» **Task description**
Examine the records and identify each line that includes the string "Vertragspflichten". Copy those lines.

[Transcribed page contents]
Content starts

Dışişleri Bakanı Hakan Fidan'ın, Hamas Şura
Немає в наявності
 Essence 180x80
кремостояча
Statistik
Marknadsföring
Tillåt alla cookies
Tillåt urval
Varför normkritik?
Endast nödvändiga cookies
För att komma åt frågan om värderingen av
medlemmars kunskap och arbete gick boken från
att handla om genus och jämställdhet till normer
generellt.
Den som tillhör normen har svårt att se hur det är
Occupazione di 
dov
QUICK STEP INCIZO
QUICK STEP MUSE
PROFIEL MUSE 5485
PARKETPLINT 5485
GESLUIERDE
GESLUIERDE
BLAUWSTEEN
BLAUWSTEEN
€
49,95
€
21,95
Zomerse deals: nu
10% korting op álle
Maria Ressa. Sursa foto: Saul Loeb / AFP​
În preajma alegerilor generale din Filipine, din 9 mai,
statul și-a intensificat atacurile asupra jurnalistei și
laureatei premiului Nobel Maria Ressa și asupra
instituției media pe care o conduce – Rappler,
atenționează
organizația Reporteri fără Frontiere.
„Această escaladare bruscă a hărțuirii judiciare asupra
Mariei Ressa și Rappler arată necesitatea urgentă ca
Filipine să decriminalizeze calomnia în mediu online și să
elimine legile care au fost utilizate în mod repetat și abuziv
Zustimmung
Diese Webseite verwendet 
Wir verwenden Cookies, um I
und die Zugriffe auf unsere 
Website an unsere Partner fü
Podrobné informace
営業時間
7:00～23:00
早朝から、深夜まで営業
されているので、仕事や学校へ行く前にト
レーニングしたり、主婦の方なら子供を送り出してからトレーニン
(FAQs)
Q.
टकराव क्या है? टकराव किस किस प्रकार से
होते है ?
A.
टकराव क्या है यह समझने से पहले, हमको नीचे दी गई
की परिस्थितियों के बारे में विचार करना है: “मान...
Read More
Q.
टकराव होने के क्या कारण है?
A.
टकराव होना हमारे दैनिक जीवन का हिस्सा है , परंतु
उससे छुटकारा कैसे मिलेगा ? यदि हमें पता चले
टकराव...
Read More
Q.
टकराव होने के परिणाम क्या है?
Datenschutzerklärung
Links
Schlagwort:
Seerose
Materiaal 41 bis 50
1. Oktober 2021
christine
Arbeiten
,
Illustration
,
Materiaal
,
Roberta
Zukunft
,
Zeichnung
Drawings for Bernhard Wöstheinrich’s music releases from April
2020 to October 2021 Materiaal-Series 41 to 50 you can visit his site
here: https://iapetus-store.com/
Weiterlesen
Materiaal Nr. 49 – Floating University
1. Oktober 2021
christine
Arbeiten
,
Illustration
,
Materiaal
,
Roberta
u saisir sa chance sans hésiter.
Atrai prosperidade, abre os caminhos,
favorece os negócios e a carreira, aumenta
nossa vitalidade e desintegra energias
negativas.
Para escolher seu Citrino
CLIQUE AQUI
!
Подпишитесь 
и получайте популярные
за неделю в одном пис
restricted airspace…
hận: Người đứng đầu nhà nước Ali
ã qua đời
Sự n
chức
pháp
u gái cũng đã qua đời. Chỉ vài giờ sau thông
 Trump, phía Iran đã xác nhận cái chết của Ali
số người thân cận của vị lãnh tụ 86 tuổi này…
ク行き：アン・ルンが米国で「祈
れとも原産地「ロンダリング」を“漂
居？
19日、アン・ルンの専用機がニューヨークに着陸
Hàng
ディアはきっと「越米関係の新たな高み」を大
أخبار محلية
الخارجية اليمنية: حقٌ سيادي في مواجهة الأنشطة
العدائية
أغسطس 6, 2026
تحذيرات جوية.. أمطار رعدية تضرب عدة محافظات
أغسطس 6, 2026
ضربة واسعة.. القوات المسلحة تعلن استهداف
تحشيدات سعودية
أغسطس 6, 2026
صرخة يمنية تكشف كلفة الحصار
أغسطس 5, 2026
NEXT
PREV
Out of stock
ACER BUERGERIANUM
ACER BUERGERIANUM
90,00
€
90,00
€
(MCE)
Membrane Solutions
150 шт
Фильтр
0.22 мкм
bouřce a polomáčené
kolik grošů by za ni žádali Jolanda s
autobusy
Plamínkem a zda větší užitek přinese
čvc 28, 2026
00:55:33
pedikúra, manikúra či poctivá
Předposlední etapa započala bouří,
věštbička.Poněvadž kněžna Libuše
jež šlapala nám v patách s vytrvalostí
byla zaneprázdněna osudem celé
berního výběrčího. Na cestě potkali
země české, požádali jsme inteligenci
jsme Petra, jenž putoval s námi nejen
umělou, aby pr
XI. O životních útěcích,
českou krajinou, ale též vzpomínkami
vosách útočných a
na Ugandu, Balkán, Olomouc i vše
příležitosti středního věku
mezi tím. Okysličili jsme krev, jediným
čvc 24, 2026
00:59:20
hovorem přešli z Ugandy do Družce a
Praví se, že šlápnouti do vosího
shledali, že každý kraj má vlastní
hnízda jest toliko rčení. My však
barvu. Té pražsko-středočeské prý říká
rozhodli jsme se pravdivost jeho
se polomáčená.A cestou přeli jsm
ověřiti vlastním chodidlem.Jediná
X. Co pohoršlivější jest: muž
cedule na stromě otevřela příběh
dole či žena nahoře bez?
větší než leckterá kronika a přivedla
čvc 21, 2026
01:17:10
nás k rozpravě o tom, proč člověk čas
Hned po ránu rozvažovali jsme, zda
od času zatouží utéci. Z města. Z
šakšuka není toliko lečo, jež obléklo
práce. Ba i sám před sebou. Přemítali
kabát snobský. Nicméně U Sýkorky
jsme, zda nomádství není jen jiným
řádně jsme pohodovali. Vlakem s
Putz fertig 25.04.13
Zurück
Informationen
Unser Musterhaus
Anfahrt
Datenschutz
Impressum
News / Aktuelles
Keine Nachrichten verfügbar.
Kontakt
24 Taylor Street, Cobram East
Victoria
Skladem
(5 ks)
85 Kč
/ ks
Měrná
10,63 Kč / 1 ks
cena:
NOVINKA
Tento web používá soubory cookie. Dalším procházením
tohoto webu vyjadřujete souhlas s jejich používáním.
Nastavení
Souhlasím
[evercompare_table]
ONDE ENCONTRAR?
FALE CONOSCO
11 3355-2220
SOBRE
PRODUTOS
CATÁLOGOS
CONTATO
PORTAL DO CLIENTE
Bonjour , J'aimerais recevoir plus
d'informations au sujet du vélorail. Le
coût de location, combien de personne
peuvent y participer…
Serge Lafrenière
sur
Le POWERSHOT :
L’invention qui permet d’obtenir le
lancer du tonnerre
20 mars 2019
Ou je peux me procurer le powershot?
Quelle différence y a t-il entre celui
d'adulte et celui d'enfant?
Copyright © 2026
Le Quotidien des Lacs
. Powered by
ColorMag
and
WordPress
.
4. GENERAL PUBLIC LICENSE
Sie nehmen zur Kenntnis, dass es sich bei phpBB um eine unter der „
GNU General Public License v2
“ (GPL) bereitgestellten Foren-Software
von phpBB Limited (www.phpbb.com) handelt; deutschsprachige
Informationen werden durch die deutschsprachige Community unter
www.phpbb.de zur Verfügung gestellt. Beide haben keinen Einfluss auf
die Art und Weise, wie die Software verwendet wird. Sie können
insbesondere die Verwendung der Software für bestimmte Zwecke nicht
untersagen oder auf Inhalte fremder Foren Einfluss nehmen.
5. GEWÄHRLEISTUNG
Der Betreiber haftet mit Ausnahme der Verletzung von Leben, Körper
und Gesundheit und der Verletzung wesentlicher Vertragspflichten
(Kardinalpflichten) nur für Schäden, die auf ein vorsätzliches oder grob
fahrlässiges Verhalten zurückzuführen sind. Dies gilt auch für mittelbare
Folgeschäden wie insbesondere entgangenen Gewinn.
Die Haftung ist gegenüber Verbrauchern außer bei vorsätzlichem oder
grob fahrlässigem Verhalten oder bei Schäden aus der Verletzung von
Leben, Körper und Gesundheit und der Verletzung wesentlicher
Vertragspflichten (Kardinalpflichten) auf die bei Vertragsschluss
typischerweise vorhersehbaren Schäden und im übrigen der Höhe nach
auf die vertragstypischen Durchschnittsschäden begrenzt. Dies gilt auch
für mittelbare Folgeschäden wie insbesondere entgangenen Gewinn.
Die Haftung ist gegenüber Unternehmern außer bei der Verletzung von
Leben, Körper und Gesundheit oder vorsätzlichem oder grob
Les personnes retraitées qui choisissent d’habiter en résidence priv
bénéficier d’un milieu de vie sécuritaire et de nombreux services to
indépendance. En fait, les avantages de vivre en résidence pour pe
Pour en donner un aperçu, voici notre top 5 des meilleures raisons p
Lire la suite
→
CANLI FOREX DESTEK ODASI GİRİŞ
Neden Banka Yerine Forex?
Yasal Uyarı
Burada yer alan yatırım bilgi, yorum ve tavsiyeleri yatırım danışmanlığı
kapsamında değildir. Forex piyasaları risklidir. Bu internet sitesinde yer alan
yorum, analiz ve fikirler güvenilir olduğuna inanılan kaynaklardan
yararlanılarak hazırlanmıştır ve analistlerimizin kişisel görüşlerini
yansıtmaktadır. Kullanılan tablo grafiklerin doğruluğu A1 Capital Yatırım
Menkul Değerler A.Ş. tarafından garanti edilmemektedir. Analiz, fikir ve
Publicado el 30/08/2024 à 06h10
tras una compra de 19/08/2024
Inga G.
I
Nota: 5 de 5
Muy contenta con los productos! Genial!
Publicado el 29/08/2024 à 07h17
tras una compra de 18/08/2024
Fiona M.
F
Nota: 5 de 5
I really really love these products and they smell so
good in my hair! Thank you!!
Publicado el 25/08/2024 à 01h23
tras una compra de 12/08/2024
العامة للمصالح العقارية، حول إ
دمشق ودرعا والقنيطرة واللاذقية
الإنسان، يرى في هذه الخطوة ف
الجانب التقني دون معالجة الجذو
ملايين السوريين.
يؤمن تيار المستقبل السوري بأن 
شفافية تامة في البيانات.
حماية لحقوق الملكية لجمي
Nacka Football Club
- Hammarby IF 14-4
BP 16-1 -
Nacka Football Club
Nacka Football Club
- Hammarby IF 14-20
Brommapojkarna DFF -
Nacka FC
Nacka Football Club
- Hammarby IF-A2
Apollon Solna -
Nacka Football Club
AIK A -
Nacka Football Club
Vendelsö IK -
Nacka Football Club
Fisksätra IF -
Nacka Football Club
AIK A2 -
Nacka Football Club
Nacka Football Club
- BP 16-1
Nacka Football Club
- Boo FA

Content ends

» **Solution**
und Gesundheit und der Verletzung wesentlicher Vertragspflichten
Vertragspflichten (Kardinalpflichten) auf die bei Vertragsschluss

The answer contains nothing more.